D-Star-AI / dsRAG

High-performance retrieval engine for unstructured data
MIT License
1.02k stars 66 forks source link

Import "dsrag.document_parsing" from the README example couldn't be resolved #73

Open kubni opened 3 days ago

kubni commented 3 days ago

Hello. I wanted to try out dsrag on a pdf that I have. However, I had/have a couple of problems: 1) After installing dsrag with pip, I still had to manually install vertexai, google.generativeai, Pillow and pdf2image. 2) I wanted to use gpt-4o-mini and not use a Reranker (since I don't have Cohere), so I saw the example with manual text extraction. However, from dsrag.document_parsing import extract_text_from_pdf module doesn't exist.
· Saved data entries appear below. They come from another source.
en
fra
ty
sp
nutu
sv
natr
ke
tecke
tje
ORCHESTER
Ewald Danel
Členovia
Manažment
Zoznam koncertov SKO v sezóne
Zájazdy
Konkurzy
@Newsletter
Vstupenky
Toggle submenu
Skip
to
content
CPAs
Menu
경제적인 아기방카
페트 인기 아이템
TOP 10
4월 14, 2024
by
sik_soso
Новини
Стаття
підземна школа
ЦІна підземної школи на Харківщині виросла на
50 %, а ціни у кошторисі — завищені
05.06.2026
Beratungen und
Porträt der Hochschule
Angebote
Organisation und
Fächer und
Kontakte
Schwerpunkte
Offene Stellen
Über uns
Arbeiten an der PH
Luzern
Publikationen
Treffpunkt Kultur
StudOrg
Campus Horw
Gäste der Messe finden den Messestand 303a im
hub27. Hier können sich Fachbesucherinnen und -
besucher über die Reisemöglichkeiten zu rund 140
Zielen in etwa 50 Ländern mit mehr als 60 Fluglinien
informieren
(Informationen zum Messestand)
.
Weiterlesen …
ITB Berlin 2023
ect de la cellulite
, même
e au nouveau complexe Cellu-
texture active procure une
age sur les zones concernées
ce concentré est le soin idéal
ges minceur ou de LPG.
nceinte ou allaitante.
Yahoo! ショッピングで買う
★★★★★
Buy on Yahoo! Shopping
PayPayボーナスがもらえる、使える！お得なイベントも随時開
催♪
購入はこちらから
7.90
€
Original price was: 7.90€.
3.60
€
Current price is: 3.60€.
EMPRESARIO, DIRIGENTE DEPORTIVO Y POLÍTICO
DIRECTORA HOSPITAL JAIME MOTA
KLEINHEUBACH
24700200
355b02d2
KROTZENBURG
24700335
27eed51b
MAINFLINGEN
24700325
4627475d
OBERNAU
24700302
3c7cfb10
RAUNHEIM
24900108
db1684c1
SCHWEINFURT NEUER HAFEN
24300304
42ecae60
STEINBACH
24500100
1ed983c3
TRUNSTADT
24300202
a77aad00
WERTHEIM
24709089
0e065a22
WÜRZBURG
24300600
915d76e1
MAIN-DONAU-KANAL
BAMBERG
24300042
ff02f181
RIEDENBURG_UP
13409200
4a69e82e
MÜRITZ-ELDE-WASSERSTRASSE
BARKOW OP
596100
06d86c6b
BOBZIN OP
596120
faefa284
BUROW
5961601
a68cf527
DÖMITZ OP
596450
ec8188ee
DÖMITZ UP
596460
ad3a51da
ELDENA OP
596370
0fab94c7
I have since found the extract_text_from_pdf function in the following module which I was able to import: from dsrag.dsparse.file_parsing.non_vlm_file_parsing import extract_text_from_pdf

3) Here is the code I tried to run:

    #!/usr/bin/env python3

from dsrag.llm import OpenAIChatAPI
from dsrag.reranker import NoReranker
from dsrag.knowledge_base import KnowledgeBase

from dsrag.dsparse.file_parsing.non_vlm_file_parsing import extract_text_from_pdf

from dotenv import load_dotenv

load_dotenv()

llm = OpenAIChatAPI(model="gpt-4o-mini")
reranker = NoReranker()

file_path = "res-pages-58-to-68.pdf"
kb_id = "dsrag_test"

kb = KnowledgeBase(kb_id=kb_id, reranker=reranker, auto_context_model=llm)
text = extract_text_from_pdf(file_path)
kb.add_document(doc_id=file_path, text=text)
results = kb.query(["List all institutional stakeholders"])
for segment in results:
    print(segment)

However this produces the following error:

Traceback (most recent call last):
  File "/home/nikola/Programming/dsrag/dsrag_test.py", line 23, in <module>
    kb.add_document(doc_id=file_path, text=text)
  File "/home/nikola/Programming/dsrag/.venv/lib/python3.12/site-packages/dsrag/knowledge_base.py", line 255, in add_document
    sections, chunks = parse_and_chunk(
                       ^^^^^^^^^^^^^^^^
  File "/home/nikola/Programming/dsrag/.venv/lib/python3.12/site-packages/dsrag/dsparse/main.py", line 109, in parse_and_chunk
    sections, chunks = parse_and_chunk_no_vlm(
                       ^^^^^^^^^^^^^^^^^^^^^^^
  File "/home/nikola/Programming/dsrag/.venv/lib/python3.12/site-packages/dsrag/dsparse/main.py", line 225, in parse_and_chunk_no_vlm
    sections, document_lines = get_sections_from_str(
                               ^^^^^^^^^^^^^^^^^^^^^^
  File "/home/nikola/Programming/dsrag/.venv/lib/python3.12/site-packages/dsrag/dsparse/sectioning_and_chunking/semantic_sectioning.py", line 259, in get_sections_from_str
    document_lines = str_to_lines(document)
                     ^^^^^^^^^^^^^^^^^^^^^^
  File "/home/nikola/Programming/dsrag/.venv/lib/python3.12/site-packages/dsrag/dsparse/sectioning_and_chunking/semantic_sectioning.py", line 189, in str_to_lines
    lines = document.split("\n")
            ^^^^^^^^^^^^^^
AttributeError: 'tuple' object has no attribute 'split'
kubni commented 3 days ago

Writing text, _ = extract_text_from_pdf(file_path) instead of text = extract_text_from_pdf(file_path) made the error go away. However, the original problem about the missing module still stands.